What so many people don't understand: LLMs like ChatGPT are nothing but statistical engines. They break their incoming text into tokens, and see which tokens usually follow which others. When they generate output, they just roll the dice: After tokens A, B, and C, usually comes a D.
The point is: they have no understanding. If their training data included a good code example, they might regurgitate it. If their training data included broken code, they may regurgitate that. Or they could mix it all together and produce something weird. It's a lottery, based on what they sucked out of StackOverflow and other places.
What's with the massive outflow of scaremongering AI articles now? This is a huge reach, like, even for an AI scare piece.
I tried their exact input, and it works fine in ChatGPT, recommending a package called "arangojs", which, link, seems to be the correct package that's been around for 1841 commits. Which seems to be the pattern of "ChatGPT will X", and I try it, and "X" works perfectly fine with no issues that I've seen for literally every single article explaining how scary ChatGPT is because of "X".
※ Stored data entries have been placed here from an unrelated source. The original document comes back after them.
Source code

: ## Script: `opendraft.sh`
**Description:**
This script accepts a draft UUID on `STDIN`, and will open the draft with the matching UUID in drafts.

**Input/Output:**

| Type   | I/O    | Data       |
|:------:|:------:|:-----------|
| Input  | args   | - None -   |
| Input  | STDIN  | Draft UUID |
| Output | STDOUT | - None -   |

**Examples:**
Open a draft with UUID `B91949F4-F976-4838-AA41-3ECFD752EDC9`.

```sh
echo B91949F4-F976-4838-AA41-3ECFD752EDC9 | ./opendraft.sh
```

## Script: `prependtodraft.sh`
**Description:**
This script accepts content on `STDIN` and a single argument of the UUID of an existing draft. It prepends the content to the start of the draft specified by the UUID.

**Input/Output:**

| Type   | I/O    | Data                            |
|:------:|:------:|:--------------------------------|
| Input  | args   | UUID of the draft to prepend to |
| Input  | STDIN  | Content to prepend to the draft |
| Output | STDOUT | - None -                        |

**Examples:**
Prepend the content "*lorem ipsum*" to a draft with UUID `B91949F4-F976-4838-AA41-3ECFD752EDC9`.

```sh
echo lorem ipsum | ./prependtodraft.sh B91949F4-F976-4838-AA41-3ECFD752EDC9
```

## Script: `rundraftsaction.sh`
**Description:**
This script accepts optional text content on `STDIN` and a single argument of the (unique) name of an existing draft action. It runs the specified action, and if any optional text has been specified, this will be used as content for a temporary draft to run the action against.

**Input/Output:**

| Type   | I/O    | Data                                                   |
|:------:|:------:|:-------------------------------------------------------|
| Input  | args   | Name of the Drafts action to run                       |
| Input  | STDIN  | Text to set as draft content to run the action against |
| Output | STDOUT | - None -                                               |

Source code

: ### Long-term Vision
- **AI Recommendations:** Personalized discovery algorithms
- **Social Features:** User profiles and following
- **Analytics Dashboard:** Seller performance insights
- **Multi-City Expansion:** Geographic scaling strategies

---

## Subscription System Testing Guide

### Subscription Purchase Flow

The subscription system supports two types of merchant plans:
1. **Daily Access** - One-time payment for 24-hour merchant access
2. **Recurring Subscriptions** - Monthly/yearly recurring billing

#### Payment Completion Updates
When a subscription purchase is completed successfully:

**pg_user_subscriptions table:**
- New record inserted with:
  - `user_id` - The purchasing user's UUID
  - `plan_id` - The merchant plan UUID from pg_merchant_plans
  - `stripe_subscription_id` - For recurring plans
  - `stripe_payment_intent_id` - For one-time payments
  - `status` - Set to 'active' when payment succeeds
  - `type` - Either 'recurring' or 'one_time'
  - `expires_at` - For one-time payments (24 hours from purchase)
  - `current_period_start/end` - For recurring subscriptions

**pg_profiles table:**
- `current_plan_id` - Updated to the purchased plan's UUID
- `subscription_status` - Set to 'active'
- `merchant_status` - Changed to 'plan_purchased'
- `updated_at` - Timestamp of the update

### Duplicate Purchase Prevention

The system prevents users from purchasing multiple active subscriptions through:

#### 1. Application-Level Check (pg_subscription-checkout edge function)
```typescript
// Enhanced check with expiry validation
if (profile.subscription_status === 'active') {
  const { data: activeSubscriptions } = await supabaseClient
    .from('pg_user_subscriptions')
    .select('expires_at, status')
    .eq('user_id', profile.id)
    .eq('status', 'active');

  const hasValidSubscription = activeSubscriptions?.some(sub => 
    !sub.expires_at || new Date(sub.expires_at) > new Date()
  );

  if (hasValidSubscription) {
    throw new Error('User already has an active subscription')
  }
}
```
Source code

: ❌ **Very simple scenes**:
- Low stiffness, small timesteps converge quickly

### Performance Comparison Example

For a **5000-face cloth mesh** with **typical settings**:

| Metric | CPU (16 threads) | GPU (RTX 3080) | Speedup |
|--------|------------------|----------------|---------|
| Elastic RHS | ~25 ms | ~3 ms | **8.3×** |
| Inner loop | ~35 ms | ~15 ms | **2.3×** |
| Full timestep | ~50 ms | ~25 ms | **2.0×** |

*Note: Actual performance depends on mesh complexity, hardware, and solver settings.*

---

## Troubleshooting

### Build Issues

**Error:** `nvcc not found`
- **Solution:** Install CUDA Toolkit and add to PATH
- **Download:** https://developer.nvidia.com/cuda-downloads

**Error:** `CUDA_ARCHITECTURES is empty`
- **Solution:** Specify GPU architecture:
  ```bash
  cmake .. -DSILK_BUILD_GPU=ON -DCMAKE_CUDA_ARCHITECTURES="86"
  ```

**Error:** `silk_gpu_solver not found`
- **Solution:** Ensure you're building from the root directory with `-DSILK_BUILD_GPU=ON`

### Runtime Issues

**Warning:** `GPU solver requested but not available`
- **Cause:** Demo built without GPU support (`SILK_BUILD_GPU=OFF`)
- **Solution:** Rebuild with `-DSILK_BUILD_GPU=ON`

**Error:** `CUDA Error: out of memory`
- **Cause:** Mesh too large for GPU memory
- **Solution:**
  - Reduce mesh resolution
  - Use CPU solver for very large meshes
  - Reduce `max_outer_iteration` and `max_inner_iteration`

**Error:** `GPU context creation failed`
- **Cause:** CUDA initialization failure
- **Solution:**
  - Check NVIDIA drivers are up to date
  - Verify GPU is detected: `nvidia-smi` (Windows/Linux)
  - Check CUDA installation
ChatGPT and similar LLMs don't really "know" anything. They can only predict what the answer should look like. This means that they can't be trusted for much and their answers should be reviewed before used, because anything they produce will sound correct by default.
and the devs copy+pasting code from it probably are aware of that it doesn't know anything, and that it is likely synthesizing something based on StackOverflow, which they used to happily copy+paste from a few months ago.
If the libraries ChatGPT suggests work ~80% of the time, this leaves an opportunity for someone to provide a "solution" the other 20%.
This is pretty much my experience. It did a pretty good job with the grunt work of setting up a Qt UI in python, but something like 5/20 imports were wrong.